「その力で自分自身の感覚を破壊して、戦闘能力を上げたっていうことか。

なんでだ!?何故そうまでしてこの戦いに拘る?

君は大陸王に敗れ、今は命を懸けてまで戦う理由などないはずだ」

シルクの叫びにグレイシアは睨む。

「命を懸けてまで戦う理由がない!?

まだ分からないの?ここは弱肉強食の世界。いつ何時の戦いであれ負けたら死ぬ。

サスケに負けた時点で私の個は死んだ。

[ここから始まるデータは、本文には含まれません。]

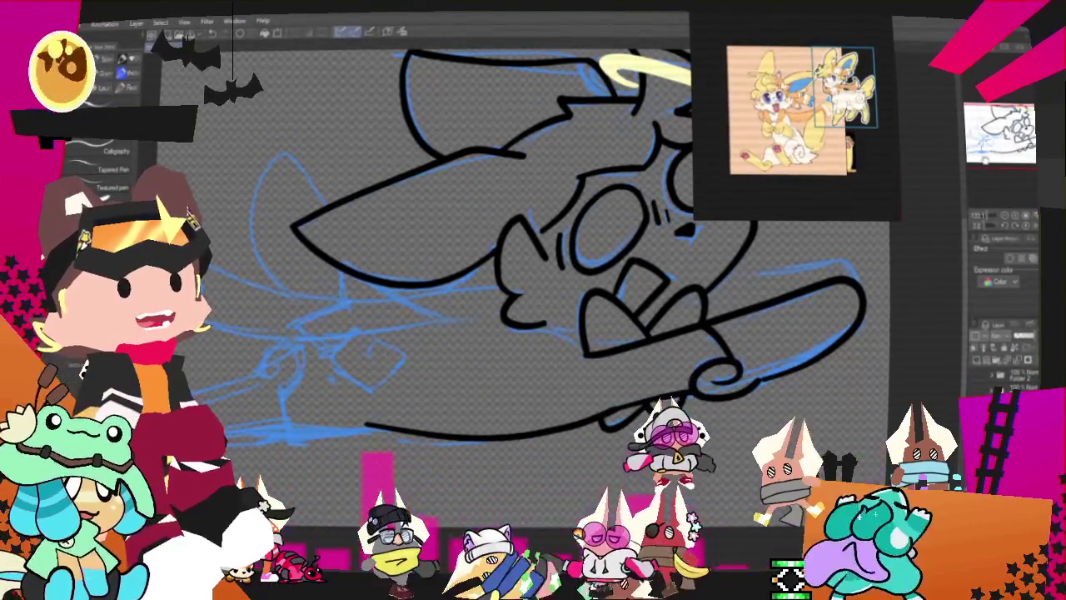
scroll(542, 250, right, 1)
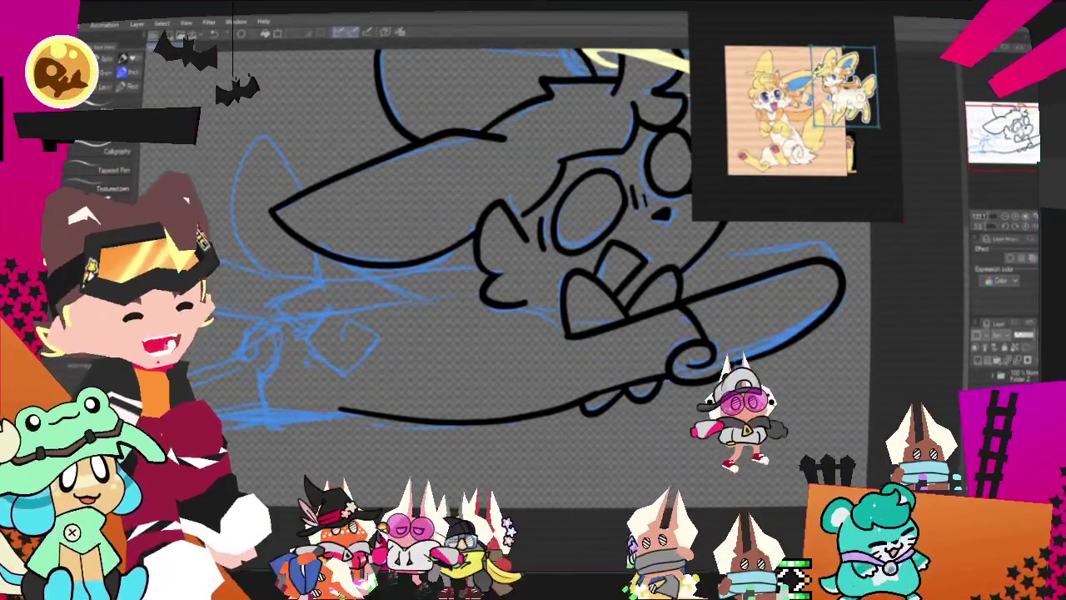
scroll(541, 249, down, 1)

今は彼を護るための彼の手足でしかない。
サスケ様が戦いに勝利を望む限り、手足である私が負けて良い理由など一つもないの!!

分かったら構えなさいシルク・スカーレット!!」

グレイシアの怒号。

しかし彼女はシルクに攻撃をしない。

「なによ?

なんなのよアンタは!?」

シルクの瞳からは戦いの意志が消えていた。

憐れみの様な瞳でグレイシアを見る。

「じゃあなんで君はそんなに悲しい目をしているんだい?

本当は君だって戦いを望んではいないんじゃないの?大陸王のしがらみから解放されて、どこかで安心したんじゃないの?」

グレイシアは首を振る。

「戦いを望まない人と戦う理由は僕にはない。

引いてくれグレイシア・ウィザード」

シルクの言葉にグレイシアは飛び出した。

「ふざけるなシルク・スカーレット・

私はアンタみたいな甘い餓鬼が一番嫌いなのよ!!」

手当たり次第に降り下ろされる拳と、氷柱の舞。

雪原に乱れざく氷の柱が視界をどんどん狭くしていく。

「もう止めるんだ。

『光縛』」

シルクの左腕に巻かれた大天使の羽衣が強く光る。

雪原を蹂躙した氷柱に反射しグレイシアは光の中に包まれる。

まばゆい光が治まる時にはグレイシアの身の自由は奪われていた。